In order to use the contrib.learn.Estimator for multi-GPU training, I am attempting to specify GPU assignments in my model_fn.
In pseudo-code:
def model_fn(X, y):
with tf.device('/gpu:1'):
... various tensorflow ops for model ...
return predictions, loss, train_op
Everything works fine without the tf.device('/gpu:1') call, but with it I encounter the following error:
InvalidArgumentError (see above for traceback): Cannot assign a device to
node 'save/ShardedFilename_1': Could not satisfy explicit device
specification '/device:GPU:1' because no supported kernel
for GPU devices is available.
I do not believe that I am adding the offending op to the graph myself, but rather that it is injected through the Estimator's snapshot functionality.
I believe that the solution is to set allow_soft_placement=True so that non GPU functions will fall to CPU, but it's not obvious to me how that exposed when dealing with contrib.learn.Estimator.
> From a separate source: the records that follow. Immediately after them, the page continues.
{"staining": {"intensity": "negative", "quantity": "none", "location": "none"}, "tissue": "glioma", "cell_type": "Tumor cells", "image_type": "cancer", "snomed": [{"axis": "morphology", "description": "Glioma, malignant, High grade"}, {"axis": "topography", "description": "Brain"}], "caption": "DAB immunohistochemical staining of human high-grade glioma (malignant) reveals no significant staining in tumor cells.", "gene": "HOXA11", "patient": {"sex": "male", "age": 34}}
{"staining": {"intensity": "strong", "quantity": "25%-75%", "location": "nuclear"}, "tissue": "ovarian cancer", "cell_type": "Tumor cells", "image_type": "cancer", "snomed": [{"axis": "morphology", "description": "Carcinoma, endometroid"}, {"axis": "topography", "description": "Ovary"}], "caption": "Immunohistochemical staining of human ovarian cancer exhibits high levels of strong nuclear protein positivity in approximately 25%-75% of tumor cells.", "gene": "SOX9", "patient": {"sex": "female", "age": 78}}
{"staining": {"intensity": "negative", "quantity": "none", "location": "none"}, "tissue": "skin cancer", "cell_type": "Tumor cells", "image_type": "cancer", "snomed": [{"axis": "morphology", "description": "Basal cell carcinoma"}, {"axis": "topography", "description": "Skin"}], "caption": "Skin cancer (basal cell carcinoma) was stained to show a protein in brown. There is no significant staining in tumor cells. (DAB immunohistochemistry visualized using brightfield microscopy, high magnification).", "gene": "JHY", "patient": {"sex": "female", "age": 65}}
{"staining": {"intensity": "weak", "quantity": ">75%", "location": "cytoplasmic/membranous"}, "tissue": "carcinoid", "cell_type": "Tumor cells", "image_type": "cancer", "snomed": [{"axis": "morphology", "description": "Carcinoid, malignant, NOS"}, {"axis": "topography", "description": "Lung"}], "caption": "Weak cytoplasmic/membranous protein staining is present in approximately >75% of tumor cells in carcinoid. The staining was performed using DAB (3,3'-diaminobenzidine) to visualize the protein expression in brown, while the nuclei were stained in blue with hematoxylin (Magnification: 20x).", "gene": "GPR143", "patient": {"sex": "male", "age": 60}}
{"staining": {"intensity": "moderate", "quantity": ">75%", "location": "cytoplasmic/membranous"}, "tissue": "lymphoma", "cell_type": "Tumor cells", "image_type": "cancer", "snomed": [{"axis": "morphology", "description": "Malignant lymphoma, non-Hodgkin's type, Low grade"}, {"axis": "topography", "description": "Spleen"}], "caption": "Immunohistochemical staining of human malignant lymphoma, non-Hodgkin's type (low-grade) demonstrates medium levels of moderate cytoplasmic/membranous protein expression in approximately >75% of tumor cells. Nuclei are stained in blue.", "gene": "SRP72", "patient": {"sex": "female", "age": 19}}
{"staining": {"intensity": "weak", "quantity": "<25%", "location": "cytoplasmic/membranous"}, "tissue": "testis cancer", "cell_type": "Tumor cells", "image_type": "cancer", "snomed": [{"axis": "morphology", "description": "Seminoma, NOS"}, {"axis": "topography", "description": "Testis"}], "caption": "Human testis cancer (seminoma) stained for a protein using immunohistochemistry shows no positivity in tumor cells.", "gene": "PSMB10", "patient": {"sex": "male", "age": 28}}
I see that the option is usually set in ConfigProto & passed to the session, but I've been using the Estimator's functionality to manage the session for me. Should I be taking control of the session creation, or am I missing a parameter somewhere to accomplish this?
Many thanks in advance for any advice.
Along with Estimator leaving contrib in Tensorflow 1.0 this is fixed.